Interface IDataPreprocessor<T, TInput, TOutput>
- Namespace
- AiDotNet.Interfaces
- Assembly
- AiDotNet.dll
public interface IDataPreprocessor<T, TInput, TOutput>
Type Parameters
TTInputTOutput
Methods
PreprocessData(TInput, TOutput)
Preprocesses the input data by applying normalization and other transformations.
(TInput X, TOutput y, NormalizationInfo<T, TInput, TOutput> normInfo) PreprocessData(TInput X, TOutput y)
Parameters
XTInputThe input features where each row represents a sample and each column represents a feature.
yTOutputThe target values corresponding to each sample in the input data.
Returns
- (TInput X, TOutput y, NormalizationInfo<T, TInput, TOutput> normInfo)
A tuple containing:
- The preprocessed feature data
- The preprocessed target data
- Normalization information that can be used to transform new data consistently
Remarks
For Beginners: This method cleans and transforms your raw data to make it suitable for machine learning.
Parameters explained:
- X: Your input data organized as a matrix (think of it as a table or spreadsheet)
- Each row is one example or data point
- Each column is one feature or characteristic
- y: The target values you want to predict (like prices, categories, etc.)
The method returns three things:
- Your transformed input data (X)
- Your transformed target values (y)
- Information about how the transformation was done (normInfo)
The third item (normInfo) is important because when you get new data later, you need to transform it in exactly the same way as your training data.
For example, if you're predicting house prices:
- If during training you divided all prices by $1,000,000 to normalize them
- Then for new predictions, you need to apply the same division
- The normInfo stores these details so you can apply consistent transformations
SplitData(TInput, TOutput)
Splits the dataset into training, validation, and test sets.
(TInput XTrain, TOutput yTrain, TInput XValidation, TOutput yValidation, TInput XTest, TOutput yTest) SplitData(TInput X, TOutput y)
Parameters
XTInputThe input features.
yTOutputThe target values.
Returns
- (TInput XTrain, TOutput yTrain, TInput XValidation, TOutput yValidation, TInput XTest, TOutput yTest)
A tuple containing six elements:
- XTrain: Feature data for training
- yTrain: Target data for training
- XValidation: Feature data for validation
- yValidation: Target data for validation
- XTest: Feature data for testing
- yTest: Target data for testing
Remarks
For Beginners: This method divides your data into three separate sets, each with a specific purpose.
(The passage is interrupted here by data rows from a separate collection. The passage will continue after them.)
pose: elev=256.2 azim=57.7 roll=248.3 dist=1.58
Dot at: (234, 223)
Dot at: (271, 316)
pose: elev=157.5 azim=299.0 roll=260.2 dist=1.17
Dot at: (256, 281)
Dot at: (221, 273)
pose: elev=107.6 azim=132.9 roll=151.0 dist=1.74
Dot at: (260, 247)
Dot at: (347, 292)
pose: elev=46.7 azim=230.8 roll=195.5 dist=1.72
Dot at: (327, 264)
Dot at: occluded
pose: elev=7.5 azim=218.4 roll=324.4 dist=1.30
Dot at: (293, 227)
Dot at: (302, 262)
Imagine you're learning to cook a new recipe:
- Training set: This is where you practice and learn the recipe (70-80% of your data)
- Validation set: This is where you taste and adjust your cooking (10-15% of your data)
- Test set: This is the final taste test with fresh ingredients (10-15% of your data)
Why split the data?
- Training: The model learns patterns from this data
- Validation: You use this to tune your model settings without overfitting
- Testing: You use this to get an honest estimate of how well your model will perform on new data
"Overfitting" is like memorizing test answers instead of understanding the subject. The model performs well on data it has seen but fails on new data.
Each set contains both features (X) and targets (y), keeping the relationship between input data and expected outputs intact for each portion of the data.